Bottoms up. And boy, did the Cubs need that one.

After playing two horrendous games in Cincinnati, the Cubs looked down and out heading into Florida, but the bottom part of the batting order helped them to a 7-5 victory over the Marlins after they blew yet another lead.

Pinch hitter Reed Johnson, batting for pitcher Ryan Dempster, hit a 2-run homer to tie the game at 5-5 in the sixth inning after the Marlins put a 4-spot on Dempster the previous half inning.

No. 6 hitter Marlon Byrd went first-pitch fishing in the eighth, hitting a leadoff homer to break the tie. And pinch hitter Jeff Baker hit a one-out RBI fielder’s-choice grounder to score the speedy Tony Campana with an insurance run.

The victory snapped a three-game losing streak that had the Cubs’ manager muttering, especially after the two tough losses at Cincinnati.

On Wednesday, Mike Quade got to see how the other half lives.

“We took advantage of a few mistakes, instead of the other way around,” Quade said, noting that the Cubs capitalized on a couple of Florida errors in a 2-run fifth inning.

The road to respectability will be a long one for the Cubs (18-23), if they ever get there, but Wednesday’s win seemed a relief.

Before the game, Quade fell back on the cliché of the Cubs trying to do too much in recent days.

“I hate the term, but I think it applies,” Quade told reporters. “Stay within yourself. That’s my sense now. I think I’ve gone from several days of saying ‘Look, we need to make sure we’re concentrating on these little things,’ to ‘OK, we’re concentrating on them, so just relax and do it.’ I hope that’s what it takes.”

Instead of letting their starting pitcher down again, the Cubs picked up Dempster after he turned a 3-1 lead into a 5-3 deficit in the fifth.

Johnson’s homer improved his average lifetime against the Marlins to .425 (17-for-40).

“There have been tons of games throughout the whole year we felt like we’ve just given away,” said Johnson, a nice role player this season. “If we can clean things up, we could go on a pretty good run.”

Hitting more home runs also would help. The Cubs have been near the bottom of the league in that category, but Byrd jumped on a first-pitch offering from Edward Mujica in the eighth.
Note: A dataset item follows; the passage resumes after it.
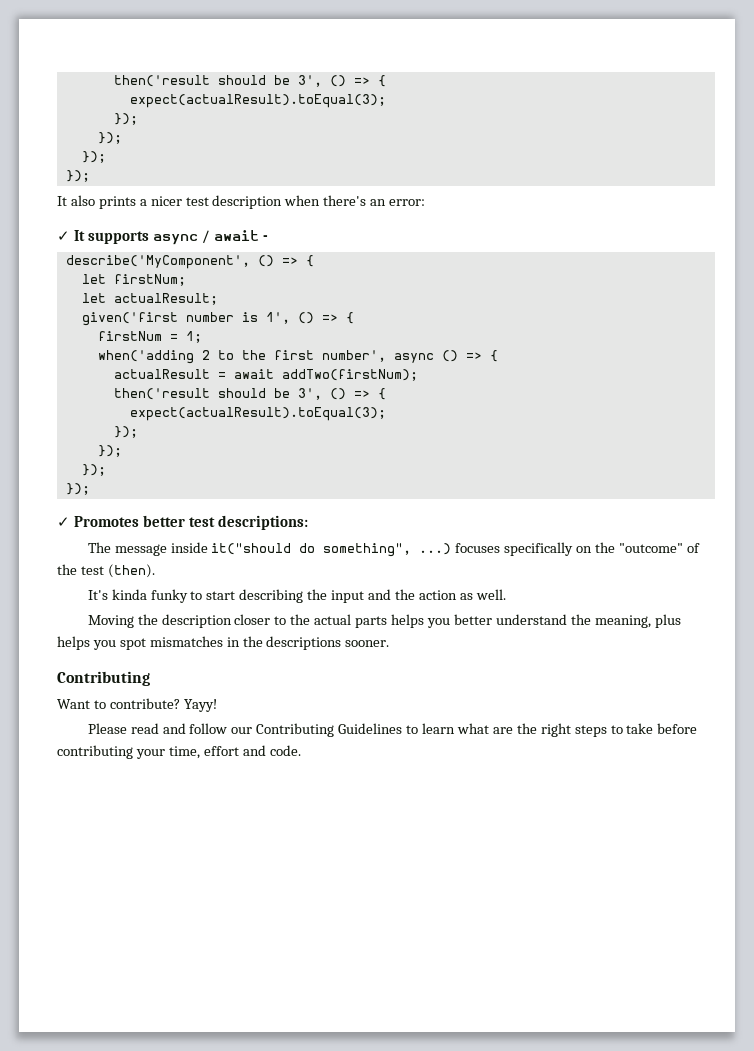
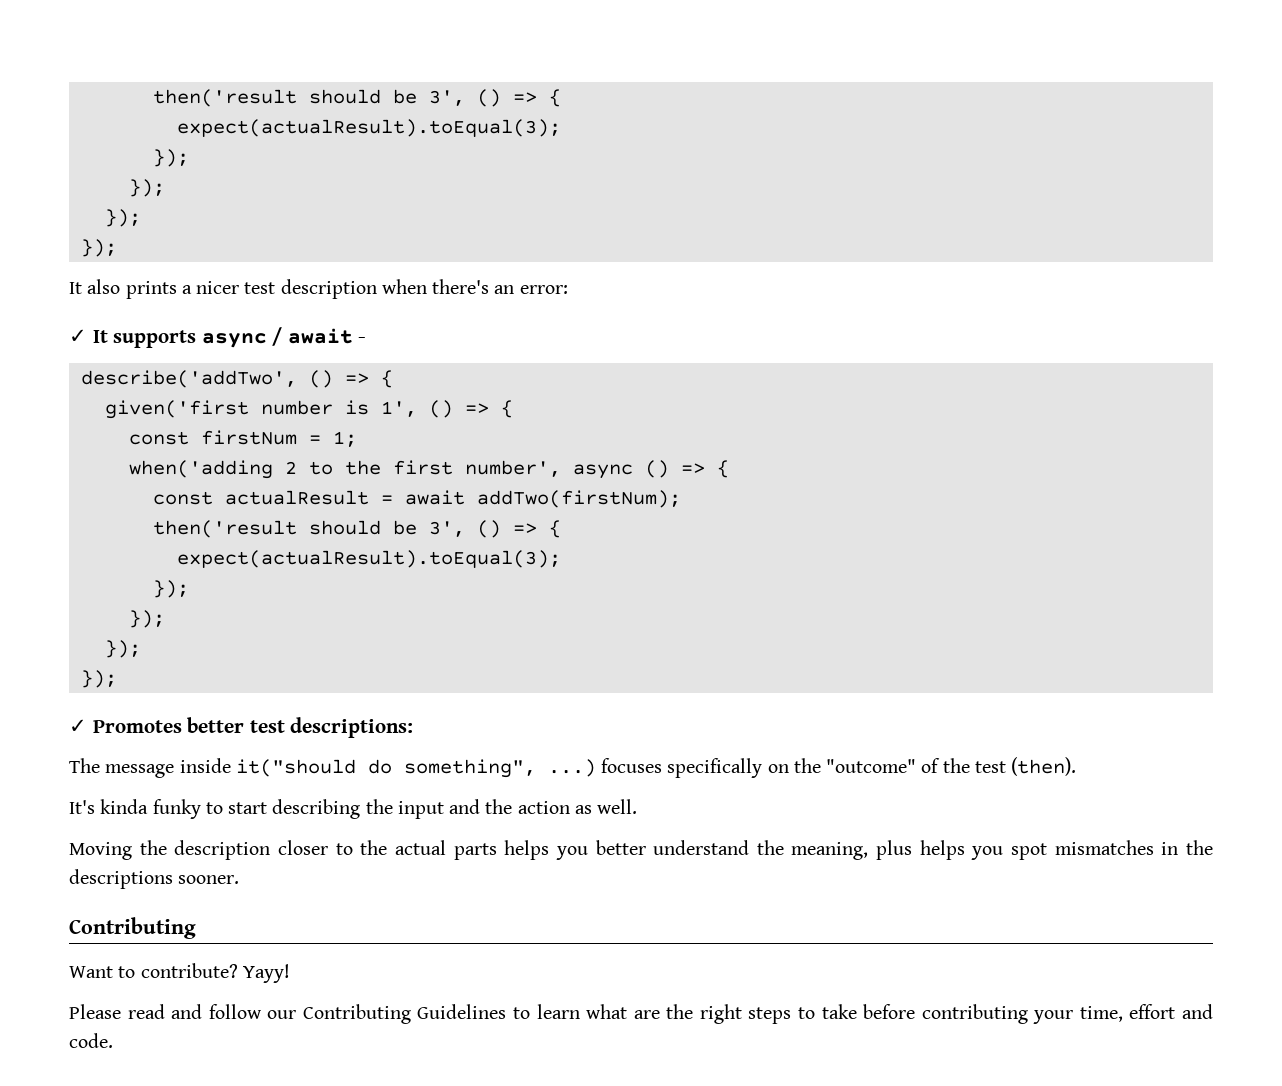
[65,255,314,269] [81,274,186,286] [81,293,218,305] describe('MyComponent', () => { // let firstNum; // let actualResult; -> [80,370,393,388] describe('addTwo', () => {
(354, 318) none -> [128,431,189,445] const
(498, 356) none -> [152,491,213,505] const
“We’ve been doing small ball,” Byrd said. “At the same time we need to put up some power numbers. You need to get pitchers worried about the long ball, not just singles. When we start adding that to our game, it’s going to make us a better hitting team.”

Speaking of the bottom of the order, Koyie Hill was back behind the plate again. He wound up scoring 3 runs and had 3 hits and a sacrifice.

“It seems like when a team executes, it tends to take a little of the pressure off,” Hill said.

Jeff Samardzija picked up the win in relief to improve to 3-0 and set a career best for wins.